Perform a Monte Carlo bootstrap estimate for the (1-alpha) confidence interval on the given dataset with the given estimator. This routine is appropriate for time-correlated data, using the method described in Huber & Kim, “Weighted-ensemble Brownian dynamics simulations for protein association reactions” (1996), doi:10.1016/S0006-3495(96)79552-8 to determine a statistically-significant correlation time and then reducing the dataset by a factor of that correlation time before running a “classic” Monte Carlo bootstrap.

Returns (estimate, ci_lb, ci_ub, correl_time) where estimate is the application of the given estimator to the input dataset, ci_lb and ci_ub are the lower and upper limits, respectively, of the (1-alpha) confidence interval on estimate, and correl_time is the correlation time of the dataset, significant to (1-autocorrel_alpha).

estimator is called as estimator(dataset, *args, **kwargs). Common estimators include:

np.mean – calculate the confidence interval on the mean of dataset
np.median – calculate a confidence interval on the median of dataset
np.std – calculate a confidence interval on the standard deviation of datset.

n_sets is the number of synthetic data sets to generate using the given estimator, which will be chosen using `get_bssize()`_ if n_sets is not given.
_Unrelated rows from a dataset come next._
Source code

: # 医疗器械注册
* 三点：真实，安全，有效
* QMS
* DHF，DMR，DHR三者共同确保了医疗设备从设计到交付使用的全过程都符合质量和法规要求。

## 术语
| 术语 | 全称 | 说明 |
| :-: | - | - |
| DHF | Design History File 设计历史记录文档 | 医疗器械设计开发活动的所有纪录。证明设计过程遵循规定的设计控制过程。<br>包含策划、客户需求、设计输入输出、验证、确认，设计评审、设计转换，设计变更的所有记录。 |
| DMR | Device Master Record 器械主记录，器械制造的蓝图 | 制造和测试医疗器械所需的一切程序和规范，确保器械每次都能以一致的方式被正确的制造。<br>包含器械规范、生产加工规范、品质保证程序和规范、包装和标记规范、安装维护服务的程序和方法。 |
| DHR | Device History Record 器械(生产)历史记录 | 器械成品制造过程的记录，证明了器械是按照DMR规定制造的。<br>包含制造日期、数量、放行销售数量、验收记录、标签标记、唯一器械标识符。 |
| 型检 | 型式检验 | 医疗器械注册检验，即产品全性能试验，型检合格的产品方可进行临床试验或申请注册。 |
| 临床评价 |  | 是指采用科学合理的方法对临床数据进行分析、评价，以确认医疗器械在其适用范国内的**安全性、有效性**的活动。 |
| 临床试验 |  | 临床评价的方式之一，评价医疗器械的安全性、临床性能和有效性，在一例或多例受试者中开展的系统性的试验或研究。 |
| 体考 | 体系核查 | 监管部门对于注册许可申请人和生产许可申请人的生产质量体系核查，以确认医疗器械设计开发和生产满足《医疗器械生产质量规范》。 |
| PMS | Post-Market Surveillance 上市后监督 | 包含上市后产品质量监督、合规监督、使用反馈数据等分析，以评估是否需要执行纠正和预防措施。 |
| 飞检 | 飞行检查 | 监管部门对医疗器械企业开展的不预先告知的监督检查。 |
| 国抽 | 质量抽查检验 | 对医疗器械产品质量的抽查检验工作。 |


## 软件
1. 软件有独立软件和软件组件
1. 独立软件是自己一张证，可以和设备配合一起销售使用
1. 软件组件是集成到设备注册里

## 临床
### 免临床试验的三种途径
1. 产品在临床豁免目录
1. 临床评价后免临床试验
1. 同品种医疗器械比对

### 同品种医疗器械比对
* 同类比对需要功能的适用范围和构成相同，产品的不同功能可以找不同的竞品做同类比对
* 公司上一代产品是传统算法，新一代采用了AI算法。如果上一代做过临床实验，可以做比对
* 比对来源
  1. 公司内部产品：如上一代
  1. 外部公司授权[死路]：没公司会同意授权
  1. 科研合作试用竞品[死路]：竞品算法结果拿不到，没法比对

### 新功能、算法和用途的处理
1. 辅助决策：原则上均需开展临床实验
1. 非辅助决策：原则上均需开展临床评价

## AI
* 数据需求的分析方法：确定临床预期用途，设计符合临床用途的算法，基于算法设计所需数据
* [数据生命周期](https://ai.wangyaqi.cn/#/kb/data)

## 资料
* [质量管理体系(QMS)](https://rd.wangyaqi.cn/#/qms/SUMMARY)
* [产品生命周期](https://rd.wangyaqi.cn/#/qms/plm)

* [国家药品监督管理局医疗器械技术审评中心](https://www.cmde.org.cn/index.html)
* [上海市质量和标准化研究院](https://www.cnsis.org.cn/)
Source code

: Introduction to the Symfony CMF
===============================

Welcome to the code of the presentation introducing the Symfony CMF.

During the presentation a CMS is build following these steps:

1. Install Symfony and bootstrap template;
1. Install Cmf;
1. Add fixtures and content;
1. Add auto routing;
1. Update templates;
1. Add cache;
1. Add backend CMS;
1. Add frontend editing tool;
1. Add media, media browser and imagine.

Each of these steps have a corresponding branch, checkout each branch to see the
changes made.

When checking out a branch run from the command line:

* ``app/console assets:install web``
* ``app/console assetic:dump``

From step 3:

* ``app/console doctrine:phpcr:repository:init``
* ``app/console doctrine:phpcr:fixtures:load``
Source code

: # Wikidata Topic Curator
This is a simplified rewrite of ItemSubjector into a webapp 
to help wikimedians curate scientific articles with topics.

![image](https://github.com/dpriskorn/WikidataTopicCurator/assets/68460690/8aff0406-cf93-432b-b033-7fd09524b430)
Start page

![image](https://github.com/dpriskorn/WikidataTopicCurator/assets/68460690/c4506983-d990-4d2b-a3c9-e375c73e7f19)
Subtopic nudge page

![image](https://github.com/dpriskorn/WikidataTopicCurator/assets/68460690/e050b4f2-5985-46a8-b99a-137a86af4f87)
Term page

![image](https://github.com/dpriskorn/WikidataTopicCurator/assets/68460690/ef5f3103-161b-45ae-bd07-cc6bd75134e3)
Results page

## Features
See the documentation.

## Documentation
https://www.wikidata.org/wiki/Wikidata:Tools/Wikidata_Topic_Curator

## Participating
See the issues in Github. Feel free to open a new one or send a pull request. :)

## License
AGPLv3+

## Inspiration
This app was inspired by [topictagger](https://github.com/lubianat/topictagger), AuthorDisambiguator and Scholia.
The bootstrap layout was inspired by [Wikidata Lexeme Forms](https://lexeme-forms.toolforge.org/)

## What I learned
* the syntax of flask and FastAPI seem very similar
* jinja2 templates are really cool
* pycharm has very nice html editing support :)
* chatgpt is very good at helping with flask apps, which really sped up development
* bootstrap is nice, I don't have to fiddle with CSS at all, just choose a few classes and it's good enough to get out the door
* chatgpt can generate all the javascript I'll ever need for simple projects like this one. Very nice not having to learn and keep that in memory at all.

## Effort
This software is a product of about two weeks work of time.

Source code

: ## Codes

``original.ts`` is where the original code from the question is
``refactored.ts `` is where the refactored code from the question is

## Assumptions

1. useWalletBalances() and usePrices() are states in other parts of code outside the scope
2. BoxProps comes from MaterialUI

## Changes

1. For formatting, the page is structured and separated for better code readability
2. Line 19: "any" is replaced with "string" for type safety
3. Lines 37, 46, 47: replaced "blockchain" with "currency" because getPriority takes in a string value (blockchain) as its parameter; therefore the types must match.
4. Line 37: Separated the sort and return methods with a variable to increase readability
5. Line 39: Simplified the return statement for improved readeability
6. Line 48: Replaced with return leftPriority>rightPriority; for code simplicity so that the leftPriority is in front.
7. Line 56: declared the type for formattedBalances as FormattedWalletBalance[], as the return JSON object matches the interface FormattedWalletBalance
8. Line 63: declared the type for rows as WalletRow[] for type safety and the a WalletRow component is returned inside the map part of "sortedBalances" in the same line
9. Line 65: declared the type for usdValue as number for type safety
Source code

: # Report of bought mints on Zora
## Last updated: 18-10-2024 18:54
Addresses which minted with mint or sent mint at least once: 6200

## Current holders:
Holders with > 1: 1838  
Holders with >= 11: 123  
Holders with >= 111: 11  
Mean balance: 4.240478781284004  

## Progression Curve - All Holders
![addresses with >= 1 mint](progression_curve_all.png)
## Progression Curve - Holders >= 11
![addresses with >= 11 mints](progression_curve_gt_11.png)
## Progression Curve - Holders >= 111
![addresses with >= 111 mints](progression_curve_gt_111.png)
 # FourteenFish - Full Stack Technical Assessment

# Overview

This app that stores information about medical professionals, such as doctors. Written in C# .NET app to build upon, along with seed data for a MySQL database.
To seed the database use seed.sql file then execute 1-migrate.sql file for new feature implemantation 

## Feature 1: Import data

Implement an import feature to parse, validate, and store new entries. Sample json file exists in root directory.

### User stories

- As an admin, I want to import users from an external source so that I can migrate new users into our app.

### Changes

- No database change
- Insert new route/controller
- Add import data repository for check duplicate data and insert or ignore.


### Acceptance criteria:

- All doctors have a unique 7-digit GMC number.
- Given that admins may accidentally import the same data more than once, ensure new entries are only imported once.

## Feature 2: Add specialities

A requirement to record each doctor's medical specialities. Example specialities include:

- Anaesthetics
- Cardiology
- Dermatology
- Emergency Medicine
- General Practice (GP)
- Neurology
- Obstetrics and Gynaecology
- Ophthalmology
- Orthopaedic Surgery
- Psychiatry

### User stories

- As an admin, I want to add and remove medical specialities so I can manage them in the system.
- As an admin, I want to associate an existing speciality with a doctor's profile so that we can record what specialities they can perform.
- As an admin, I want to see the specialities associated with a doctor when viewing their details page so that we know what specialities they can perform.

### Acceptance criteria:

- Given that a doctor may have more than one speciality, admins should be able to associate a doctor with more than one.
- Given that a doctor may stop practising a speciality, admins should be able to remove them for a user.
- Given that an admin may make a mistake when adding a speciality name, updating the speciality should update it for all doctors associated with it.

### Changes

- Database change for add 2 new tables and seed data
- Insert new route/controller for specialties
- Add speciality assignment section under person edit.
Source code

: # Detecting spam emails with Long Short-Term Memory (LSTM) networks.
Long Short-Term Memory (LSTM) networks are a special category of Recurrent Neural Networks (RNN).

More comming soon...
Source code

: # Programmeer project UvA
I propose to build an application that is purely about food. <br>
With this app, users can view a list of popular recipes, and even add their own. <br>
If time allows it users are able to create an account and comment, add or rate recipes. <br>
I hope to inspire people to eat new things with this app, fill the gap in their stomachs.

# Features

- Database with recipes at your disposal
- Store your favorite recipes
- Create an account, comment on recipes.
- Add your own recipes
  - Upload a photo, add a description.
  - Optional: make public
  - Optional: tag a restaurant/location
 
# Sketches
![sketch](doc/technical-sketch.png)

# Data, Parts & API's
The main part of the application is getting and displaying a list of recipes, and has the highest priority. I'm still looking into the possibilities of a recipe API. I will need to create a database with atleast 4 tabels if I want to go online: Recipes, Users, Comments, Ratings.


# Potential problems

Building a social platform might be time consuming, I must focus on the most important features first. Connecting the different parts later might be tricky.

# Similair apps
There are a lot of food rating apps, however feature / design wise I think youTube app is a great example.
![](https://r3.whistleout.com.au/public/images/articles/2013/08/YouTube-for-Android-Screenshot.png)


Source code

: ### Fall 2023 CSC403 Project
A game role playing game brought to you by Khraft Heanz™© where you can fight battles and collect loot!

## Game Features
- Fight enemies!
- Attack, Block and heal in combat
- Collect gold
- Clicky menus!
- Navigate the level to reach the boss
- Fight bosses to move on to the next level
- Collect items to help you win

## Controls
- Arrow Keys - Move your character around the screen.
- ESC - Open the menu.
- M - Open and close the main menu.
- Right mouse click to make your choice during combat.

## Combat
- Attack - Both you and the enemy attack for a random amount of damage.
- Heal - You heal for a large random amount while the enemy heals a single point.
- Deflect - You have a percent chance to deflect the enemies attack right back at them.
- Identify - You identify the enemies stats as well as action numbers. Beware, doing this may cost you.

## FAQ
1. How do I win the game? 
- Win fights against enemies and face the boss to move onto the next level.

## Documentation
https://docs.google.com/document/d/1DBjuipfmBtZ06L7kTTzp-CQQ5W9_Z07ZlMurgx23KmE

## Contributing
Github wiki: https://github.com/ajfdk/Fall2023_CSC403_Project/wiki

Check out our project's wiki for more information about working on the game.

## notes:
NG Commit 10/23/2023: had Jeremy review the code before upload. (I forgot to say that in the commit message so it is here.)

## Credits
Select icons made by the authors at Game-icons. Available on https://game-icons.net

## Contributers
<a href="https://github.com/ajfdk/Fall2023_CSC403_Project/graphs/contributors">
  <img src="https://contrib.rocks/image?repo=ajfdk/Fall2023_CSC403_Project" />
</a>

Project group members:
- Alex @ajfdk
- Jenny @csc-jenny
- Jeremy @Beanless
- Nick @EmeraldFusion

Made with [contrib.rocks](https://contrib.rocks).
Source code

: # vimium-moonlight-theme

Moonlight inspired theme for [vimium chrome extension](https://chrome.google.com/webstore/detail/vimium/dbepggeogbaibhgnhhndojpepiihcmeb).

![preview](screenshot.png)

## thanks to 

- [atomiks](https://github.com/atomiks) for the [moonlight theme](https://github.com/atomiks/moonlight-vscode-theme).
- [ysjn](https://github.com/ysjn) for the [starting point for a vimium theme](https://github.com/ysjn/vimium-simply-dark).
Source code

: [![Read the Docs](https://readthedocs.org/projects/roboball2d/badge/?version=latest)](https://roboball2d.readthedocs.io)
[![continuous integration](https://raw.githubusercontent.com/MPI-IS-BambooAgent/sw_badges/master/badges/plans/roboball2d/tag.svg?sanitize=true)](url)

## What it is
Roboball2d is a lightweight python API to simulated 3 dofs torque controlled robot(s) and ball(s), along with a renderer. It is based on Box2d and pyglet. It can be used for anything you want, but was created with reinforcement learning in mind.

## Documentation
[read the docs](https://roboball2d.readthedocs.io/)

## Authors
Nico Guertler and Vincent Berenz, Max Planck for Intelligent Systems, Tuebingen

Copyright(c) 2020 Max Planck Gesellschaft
autocorrel_alpha (which defaults to alpha) can be used to adjust the significance level of the autocorrelation calculation. Note that too high a significance level (too low an alpha) for evaluating the significance of autocorrelation values can result in a failure to detect correlation if the autocorrelation function is noisy.

The given subsample function is used, if provided, to subsample the dataset prior to running the full Monte Carlo bootstrap. If none is provided, then a random entry from each correlated block is used as the value for that block. Other reasonable choices include np.mean, np.median, (lambda x: x[0]) or (lambda x: x[-1]). In particular, using subsample=np.mean will converge to the block averaged mean and standard error, while accounting for any non-normality in the distribution of the mean.